───── RECORD EXCERPTS
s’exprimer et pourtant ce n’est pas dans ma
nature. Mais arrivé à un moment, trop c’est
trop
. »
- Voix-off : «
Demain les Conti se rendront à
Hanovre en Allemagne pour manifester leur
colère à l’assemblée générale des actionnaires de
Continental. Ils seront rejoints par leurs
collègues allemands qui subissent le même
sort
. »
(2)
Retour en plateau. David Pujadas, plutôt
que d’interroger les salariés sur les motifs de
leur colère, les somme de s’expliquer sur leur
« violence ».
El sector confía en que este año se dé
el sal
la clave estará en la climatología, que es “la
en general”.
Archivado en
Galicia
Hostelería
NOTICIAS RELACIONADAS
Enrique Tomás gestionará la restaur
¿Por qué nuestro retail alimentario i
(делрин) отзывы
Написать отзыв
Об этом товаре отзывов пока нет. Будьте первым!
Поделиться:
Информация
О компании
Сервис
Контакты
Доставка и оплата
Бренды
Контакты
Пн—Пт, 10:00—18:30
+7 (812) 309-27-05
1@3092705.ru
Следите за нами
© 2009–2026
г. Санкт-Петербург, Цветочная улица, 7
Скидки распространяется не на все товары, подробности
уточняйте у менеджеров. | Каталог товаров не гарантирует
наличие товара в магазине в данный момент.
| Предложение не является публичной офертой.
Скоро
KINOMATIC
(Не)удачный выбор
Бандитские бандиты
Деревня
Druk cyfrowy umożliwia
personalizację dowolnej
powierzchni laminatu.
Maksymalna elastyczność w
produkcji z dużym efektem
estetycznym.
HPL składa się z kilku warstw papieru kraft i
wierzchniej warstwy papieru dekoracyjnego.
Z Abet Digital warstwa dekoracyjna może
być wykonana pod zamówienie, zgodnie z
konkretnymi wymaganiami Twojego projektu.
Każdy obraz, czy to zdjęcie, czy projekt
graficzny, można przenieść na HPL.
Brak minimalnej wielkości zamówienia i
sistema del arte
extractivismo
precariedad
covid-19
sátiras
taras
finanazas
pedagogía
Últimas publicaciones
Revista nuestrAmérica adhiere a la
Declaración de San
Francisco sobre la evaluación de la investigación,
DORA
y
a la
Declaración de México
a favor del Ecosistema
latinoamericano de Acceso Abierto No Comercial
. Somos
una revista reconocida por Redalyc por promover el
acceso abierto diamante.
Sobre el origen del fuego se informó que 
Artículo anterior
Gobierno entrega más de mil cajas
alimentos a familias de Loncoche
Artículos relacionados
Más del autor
──────────
• [WORK REQUEST]:
Repeat each entry word for word.

• [REPLY]:
s’exprimer et pourtant ce n’est pas dans ma
nature. Mais arrivé à un moment, trop c’est
trop
. »
- Voix-off : «
Demain les Conti se rendront à
Hanovre en Allemagne pour manifester leur
colère à l’assemblée générale des actionnaires de
Continental. Ils seront rejoints par leurs
collègues allemands qui subissent le même
sort
. »
(2)
Retour en plateau. David Pujadas, plutôt
que d’interroger les salariés sur les motifs de
leur colère, les somme de s’expliquer sur leur
« violence ».
El sector confía en que este año se dé
el sal
la clave estará en la climatología, que es “la
en general”.
Archivado en
Galicia
Hostelería
NOTICIAS RELACIONADAS
Enrique Tomás gestionará la restaur
¿Por qué nuestro retail alimentario i
(делрин) отзывы
Написать отзыв
Об этом товаре отзывов пока нет. Будьте первым!
Поделиться:
Информация
О компании
Сервис
Контакты
Доставка и оплата
Бренды
Контакты
Пн—Пт, 10:00—18:30
+7 (812) 309-27-05
1@3092705.ru
Следите за нами
© 2009–2026
г. Санкт-Петербург, Цветочная улица, 7
Скидки распространяется не на все товары, подробности
уточняйте у менеджеров. | Каталог товаров не гарантирует
наличие товара в магазине в данный момент.
| Предложение не является публичной офертой.
Скоро
KINOMATIC
(Не)удачный выбор
Бандитские бандиты
Деревня
Druk cyfrowy umożliwia
personalizację dowolnej
powierzchni laminatu.
Maksymalna elastyczność w
produkcji z dużym efektem
estetycznym.
HPL składa się z kilku warstw papieru kraft i
wierzchniej warstwy papieru dekoracyjnego.
Z Abet Digital warstwa dekoracyjna może
być wykonana pod zamówienie, zgodnie z
konkretnymi wymaganiami Twojego projektu.
Każdy obraz, czy to zdjęcie, czy projekt
graficzny, można przenieść na HPL.
Brak minimalnej wielkości zamówienia i
sistema del arte
extractivismo
precariedad
covid-19
sátiras
taras
finanazas
pedagogía
Últimas publicaciones
Revista nuestrAmérica adhiere a la
Declaración de San
Francisco sobre la evaluación de la investigación,
DORA
y
a la
Declaración de México
a favor del Ecosistema
latinoamericano de Acceso Abierto No Comercial
. Somos
una revista reconocida por Redalyc por promover el
acceso abierto diamante.
Sobre el origen del fuego se informó que 
Artículo anterior
Gobierno entrega más de mil cajas
alimentos a familias de Loncoche
Artículos relacionados
Más del autor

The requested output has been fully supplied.